Systematic Investment Plans (SIPs) are an excellent option for most users, particularly for those looking to make long-term investments. At the onset, it must be said that Systematic Investment plans (SIPs), particularly a SIP in stock market, are not meant for a short-term investment. And it may need some discipline for one to make these investments and not be scared when the market is down. This article is going to cover all the basics of Systematic Investment Plans (SIPs) in detail.

Why are Systematic Investment Plans (SIPs) attractive investments?

Simply because they are systematic, they are done with a simple, long-term goal in mind. Thus one need not worry about the market’s rises or falls. Moreover, most investors earn a fixed sum every month. Therefore, their savings and, in turn, additional sums for investment are likely to be similar; the Systematic Investment Plans (SIPs) try to maximize the benefit from this sum. They are invested in stocks that give a compounded annual return, thus providing the possibility of real wealth addition even after adjustment against inflation. The wealth is likely to erode if one was to invest in safe-haven such as fixed deposits. 

Can one skip a Systematic Investment plans (SIPs) installment?

Yes. The reader can skip a Systematic Investment plans (SIPs) installment by sending an advance cancel request. One can do this online. Such a cancellation request attracts no penalty. One previous investment is going to be the same if one skips an installment, whether or not one sent a cancel request. However, in case one had sent a cancel request, the whole plan won’t be canceled, which might happen if no such communication was made. Moreover, the failure of the communication might result in some bank charges.

Should one disinvest if the market is down?

When the market is down is precisely the worst time to cut back one’s investment. Here, The reader must remember that Systematic Investment plans (SIPs) are long-term investments. It doesn’t matter where one’s investments stand today, but where they will be in the future.

Should one skip a Systematic Investment plans (SIPs) installment if the market is down?

No. On the contrary, when the market is down, Systematic Investment Plans (SIPs) will buy one more net asset value. When the market is down, one should actually look to buy more stocks if possible – as one is investing for the long term and short term. One should also not skip it when the market is bullish, as one can’t always wait for it to crash before investing. Typically speaking, one should miss a Systematic Investment Plan (SIPs) only when one lacks liquidity and is unable to invest due to the same reason. And one should do so after making a communication regarding the same in the procedure mentioned above.

What if one needs to dip in one’s savings?

Systematic Investment Plans (SIPs) are passive investments that one should only invest in for the long term and definitely should think of drawing from the same. If the reader has short-term cash needs, it is wiser to meet them from other sources such as through small loans, buy now pay later schemes, etc. If the reader is thinking of starting to invest in Systematic Investment Plans (SIPs), it is also advised that they should begin to leaving a small sum aside and thus create a separate savings pool apart from their Systematic Investment plans (SIPs) which they can use for emergencies. It is important to remember that it is not wise to depend on the Systematic Investment Plans (SIPs) directly for such emergencies as the market may be down at the time one has such a need for funds.

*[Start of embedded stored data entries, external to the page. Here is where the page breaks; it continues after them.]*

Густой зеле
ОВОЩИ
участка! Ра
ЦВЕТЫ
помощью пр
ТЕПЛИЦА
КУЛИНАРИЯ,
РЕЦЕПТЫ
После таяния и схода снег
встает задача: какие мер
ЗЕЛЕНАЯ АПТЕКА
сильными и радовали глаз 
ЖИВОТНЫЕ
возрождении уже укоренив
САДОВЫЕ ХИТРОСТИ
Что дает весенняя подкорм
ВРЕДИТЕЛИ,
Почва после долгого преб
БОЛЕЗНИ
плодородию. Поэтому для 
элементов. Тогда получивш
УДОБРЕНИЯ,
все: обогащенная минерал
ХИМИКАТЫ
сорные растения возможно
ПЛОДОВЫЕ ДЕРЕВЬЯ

Are Systematic Investment plans (SIPs) safe?

No investments are safe. While investments like bonds and fixed deposits carry minimal risk, they also give very little by way of return. In fact, one’s wealth invested in such securities as bonds actually erode if the inflation rates are high.

What is a smart Systematic Investment plans (SIPs) investment strategy?

A smart Systematic Investment plan (SIPs) is to stick to the plan and make the systematic investments as the plan requires with all the discipline one can muster. It is easy to feel tempted to sell the stocks when the price is high, or one may do it out of fear when the market is down – however that beats the point of investment in both cases, which is long-term wealth generation. Thus, one should also invest only so much of one’s savings in this plan as one can easily spare every month. Another important part of a smart strategy would be to also create another small pool of savings to meet any sudden financial needs.

The Bottom line

One can easily conclude from the above discussion that SIP in stock market is an excellent investment option, and readers should definitely consider investing in them.